Can you see now why Paul who write letters encouraging the saints of their citizenship in the kingdom of the heavens and their role as ambassadors of this government? The early church clearly understood the “Kingdom of God” to be a governmental reality that they were declaring, both as a present reality and as a coming reality in the installment of Jesus as an earthly, as well as in the heavens, king and the destruction of all unrighteous government. This why the church in Thessalonica, though Paul was only with them a very short time, had been taught eschatology. Paul simply declared the government of God and the repentance that was necessary before that government destroyed the rebellion of other governments. The apostolic proclamation of the kingdom was governmental.
This is also why Jesus could say that the kingdom was within us when our hearts were submitted to His government. The earth at present is in rebellion against His government and is in the delusion that the rebellion is successful. Those who have repented understand that there is a higher government consisting of a present king that is also coming to destroy the delusion and rebellion on earth. In their repentance, they now become messengers of this government, carrying the reality of it in their hearts and in their witness. This coming government, along with the offer of redemption and immorality through the Spirit, is the cornerstone of the apostolic proclamation of the gospel.
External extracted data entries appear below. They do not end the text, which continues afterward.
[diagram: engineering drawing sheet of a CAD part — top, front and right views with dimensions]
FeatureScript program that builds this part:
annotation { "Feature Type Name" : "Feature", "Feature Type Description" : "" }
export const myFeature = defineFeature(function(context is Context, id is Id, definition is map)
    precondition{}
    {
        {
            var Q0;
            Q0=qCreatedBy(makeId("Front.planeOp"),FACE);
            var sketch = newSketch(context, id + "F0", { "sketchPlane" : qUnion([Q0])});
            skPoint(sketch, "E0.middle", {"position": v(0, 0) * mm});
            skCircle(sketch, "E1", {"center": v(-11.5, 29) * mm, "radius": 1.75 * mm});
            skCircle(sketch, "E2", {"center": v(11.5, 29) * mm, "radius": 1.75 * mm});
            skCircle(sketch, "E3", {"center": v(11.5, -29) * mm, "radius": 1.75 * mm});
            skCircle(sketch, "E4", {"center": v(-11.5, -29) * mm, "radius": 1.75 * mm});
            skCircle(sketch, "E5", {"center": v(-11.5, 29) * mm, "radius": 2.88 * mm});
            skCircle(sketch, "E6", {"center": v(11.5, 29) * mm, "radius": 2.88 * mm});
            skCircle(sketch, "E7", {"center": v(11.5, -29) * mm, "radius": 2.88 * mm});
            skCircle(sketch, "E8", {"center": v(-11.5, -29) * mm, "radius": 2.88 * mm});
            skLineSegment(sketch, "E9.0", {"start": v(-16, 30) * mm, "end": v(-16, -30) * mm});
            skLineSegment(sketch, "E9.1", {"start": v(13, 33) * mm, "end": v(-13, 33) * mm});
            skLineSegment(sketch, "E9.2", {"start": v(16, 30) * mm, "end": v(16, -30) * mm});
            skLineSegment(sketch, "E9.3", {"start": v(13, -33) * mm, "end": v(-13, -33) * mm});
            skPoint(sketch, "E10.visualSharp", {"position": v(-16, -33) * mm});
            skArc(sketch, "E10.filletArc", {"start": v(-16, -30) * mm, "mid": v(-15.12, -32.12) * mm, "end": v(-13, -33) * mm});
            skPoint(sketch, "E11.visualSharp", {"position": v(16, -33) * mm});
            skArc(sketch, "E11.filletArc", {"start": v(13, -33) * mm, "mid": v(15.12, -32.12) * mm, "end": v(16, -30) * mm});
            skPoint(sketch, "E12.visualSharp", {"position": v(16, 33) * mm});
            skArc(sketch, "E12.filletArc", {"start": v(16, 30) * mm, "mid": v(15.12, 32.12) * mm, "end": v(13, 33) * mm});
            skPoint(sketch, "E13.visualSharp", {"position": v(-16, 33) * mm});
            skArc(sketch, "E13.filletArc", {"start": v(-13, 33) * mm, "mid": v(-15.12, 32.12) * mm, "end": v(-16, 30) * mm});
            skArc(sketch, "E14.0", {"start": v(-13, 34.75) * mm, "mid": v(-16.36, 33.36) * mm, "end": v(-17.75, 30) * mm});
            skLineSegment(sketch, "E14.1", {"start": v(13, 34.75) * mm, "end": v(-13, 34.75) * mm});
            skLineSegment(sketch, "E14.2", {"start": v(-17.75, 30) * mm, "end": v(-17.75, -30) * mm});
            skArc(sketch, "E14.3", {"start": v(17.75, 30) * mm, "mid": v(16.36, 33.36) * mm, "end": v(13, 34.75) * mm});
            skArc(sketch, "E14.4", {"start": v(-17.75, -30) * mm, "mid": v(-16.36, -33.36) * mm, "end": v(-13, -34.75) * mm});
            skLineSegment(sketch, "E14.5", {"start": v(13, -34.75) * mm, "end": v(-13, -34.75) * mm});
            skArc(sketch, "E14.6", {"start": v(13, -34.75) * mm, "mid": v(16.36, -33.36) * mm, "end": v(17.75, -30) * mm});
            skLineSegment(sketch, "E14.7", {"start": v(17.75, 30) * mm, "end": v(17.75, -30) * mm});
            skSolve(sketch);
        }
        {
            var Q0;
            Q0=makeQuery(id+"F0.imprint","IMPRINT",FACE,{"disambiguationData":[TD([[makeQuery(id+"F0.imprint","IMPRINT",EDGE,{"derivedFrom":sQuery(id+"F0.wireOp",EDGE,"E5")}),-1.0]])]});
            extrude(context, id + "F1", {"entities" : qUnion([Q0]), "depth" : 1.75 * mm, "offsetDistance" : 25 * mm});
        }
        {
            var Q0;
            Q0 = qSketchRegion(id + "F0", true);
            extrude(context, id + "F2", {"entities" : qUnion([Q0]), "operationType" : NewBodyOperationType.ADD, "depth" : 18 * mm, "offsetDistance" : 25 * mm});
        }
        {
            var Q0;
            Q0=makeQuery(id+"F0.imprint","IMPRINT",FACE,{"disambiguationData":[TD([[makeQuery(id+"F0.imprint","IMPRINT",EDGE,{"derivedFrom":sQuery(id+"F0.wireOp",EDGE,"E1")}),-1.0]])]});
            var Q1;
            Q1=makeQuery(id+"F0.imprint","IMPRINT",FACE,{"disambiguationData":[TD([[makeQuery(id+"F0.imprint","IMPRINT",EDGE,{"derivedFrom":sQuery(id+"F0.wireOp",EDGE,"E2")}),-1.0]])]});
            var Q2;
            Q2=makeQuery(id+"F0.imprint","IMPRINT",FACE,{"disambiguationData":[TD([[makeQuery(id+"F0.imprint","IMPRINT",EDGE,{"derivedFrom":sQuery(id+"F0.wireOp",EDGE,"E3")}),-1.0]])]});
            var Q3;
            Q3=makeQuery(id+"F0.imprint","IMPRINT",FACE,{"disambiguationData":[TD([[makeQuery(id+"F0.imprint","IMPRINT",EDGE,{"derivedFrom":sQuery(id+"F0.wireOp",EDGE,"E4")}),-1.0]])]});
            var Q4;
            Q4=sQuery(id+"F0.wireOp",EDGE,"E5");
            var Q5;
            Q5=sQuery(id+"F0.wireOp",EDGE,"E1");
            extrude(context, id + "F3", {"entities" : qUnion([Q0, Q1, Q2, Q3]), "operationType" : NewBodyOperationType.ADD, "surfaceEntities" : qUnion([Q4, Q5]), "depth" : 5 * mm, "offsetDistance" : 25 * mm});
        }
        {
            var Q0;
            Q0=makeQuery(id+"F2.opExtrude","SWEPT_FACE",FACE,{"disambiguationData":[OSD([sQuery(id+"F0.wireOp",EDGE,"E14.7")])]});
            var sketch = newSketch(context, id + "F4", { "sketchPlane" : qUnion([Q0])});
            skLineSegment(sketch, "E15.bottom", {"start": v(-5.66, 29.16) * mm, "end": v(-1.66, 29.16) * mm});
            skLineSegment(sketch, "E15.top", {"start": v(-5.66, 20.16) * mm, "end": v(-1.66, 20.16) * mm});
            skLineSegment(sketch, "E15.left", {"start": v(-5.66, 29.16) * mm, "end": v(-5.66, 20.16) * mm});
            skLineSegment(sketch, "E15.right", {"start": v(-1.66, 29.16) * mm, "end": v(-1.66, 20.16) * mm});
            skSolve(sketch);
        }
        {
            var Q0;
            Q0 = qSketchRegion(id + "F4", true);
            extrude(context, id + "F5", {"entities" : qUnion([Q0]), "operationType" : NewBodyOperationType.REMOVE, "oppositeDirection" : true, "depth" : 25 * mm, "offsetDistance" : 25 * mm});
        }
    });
Why is the kingdom demonstrated when signs and wonders occur? It is simple. Healing and other signs serve two purposes. First they demonstrate the nature of God’s government. Satan has deceived man that God is a tyrant who desires to inhibit man from true freedom. Healing and deliverance oppose that lie by demonstrating the true nature of God’s government. These signs clearly demonstrate that satan is actually the tyrant and it is God’s government that brings the maximum freedom and pleasure to man.
The second purpose these signs serve is to validate the governmental proclamation of the gospel. We are to declare a present ruling King as well as a King that is coming. How are men, under the delusion of the present rebellion, to know that this proclamation is valid? In order that men might know, God grants signs and wonders as a miraculous testimony that our proclamation is true because they demonstrate an authority beyond that which man, or satan, can exert.
There is much more than can be written on this topic, but this should help to simplify the issue of the “Kingdom of God” or the “Kingdom of Heaven.” Hopefully you can see that it is much simpler than we have made it out to be. It is simply God’s present government which also includes a future military action, led by Jesus, in which He will destroy all rebellion and relocate the headquarters of His government from the heavens to the earth. Many valid insights have been taught over the years, but I fear we have made the kingdom too mystical and not as practical and real as it is.
Let us return to the roots of the faith and the simplicity of the gospel proclamation rather than trying to examine the apostolic proclamation through hundreds of years of philosophy and cultural mindsets that are different from the cultural understanding that Jesus and the apostles preached from.